Snower sagte, die Arbeitnehmer seien bereits am Wirtschaftsaufschwung beteiligt, „da die Arbeitslosigkeit gesunken und die Beschäftigungssicherheit gestiegen ist“. Eine Beteiligung in Form höherer Löhne sei nur dann angemessen, wenn sie „den längerfristigen Marktverhältnissen entspricht oder mit einer Risikoteilung verbunden ist“.
Kurzum: Arbeitnehmer sollen noch mehr als bisher für Firmenpleiten haften, wenn Manager den Laden mal wieder in den Sand gesetzt haben.
Wo sind eigentlich die Wutbürger, wenn man sie mal braucht? Für Bäume im Schloßpark zetteln sie die Revolution an, gegen Atommüll setzen sie ihr Leben aufs Spiel, aber für den Erhalt der sozialen Marktwirtschaft gegen die Etablierung des Reichsarbeitsdienst kriegt sie keiner auf die Straße. Gut zu sehen, das es noch Menschen gibt, die nicht aufhören sich über die Rettung der Welt Gedanken zu machen: zum Beispiel hier in der FAZ:
Trauen Sie endlich Ihrem Gefühl, dass um Sie herum ein großes Illusionstheater stattfindet. Die Kulissen simulieren Stabilität, aber das Stück ist eine Farce: Immerfort treten dicke Männer auf und brüllen „Wachstum!“, Spekulanten spielen Länderdomino, und dauernd tänzeln Nummerngirls mit Katastrophenbildern über die Bühne. Das Publikum ist genervt und wütend, bleibt gleichwohl bis zum Ende der Vorstellung sitzen. Aber: Wann wird das wohl kommen?
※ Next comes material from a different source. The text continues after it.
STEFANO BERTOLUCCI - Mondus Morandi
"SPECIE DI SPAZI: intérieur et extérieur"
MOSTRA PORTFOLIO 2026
Langsam aber sicher erreicht die Erkenntnis, das auch ein Absturz die Illusion enormen Tempos erzeugen kann, weite Teile der Bevölkerung, auch wenn die Kanzlerin laut tönt: wir flogen noch nie so schnell wie heute und die Arbeitsministerin flötet: ich gehe davon aus, das wir alle gut ankommen.
Vielen Dank dem Leser AIDIL für den Hinweis auf die Tipps zu Rettung der Welt … sie sollten ebenfalls jeden Tag in jedem Nachrichtenmagazin erscheinen.
Aber vielleicht ist das deutsche Paradies wirklich ein Arbeitslager – alle haben Arbeit, aber die kostet nix. Und die Bundeswehr macht schon mal vor, wie man zukünftig Mitarbeiter motiviert – hier laut Welt:
„Eine Bohnermaschine (eine mobile Maschine mit einer großen elektrisch betriebenen Borstenscheibe) wurde in Betrieb gesetzt und dem Rekruten an den nackten Hintern gehalten, bis dass dieser rot war.“
Beim Spiel „Jukebox“ werde ein Soldat in seinen Spind eingeschlossen und darin dann umgestoßen, während er bestimmte Lieder singen müsse.
Möglicherweise … ist der Deutsche an sich doch ein seltsames Wesen mit einem merkwürdigen Sinn für Humor.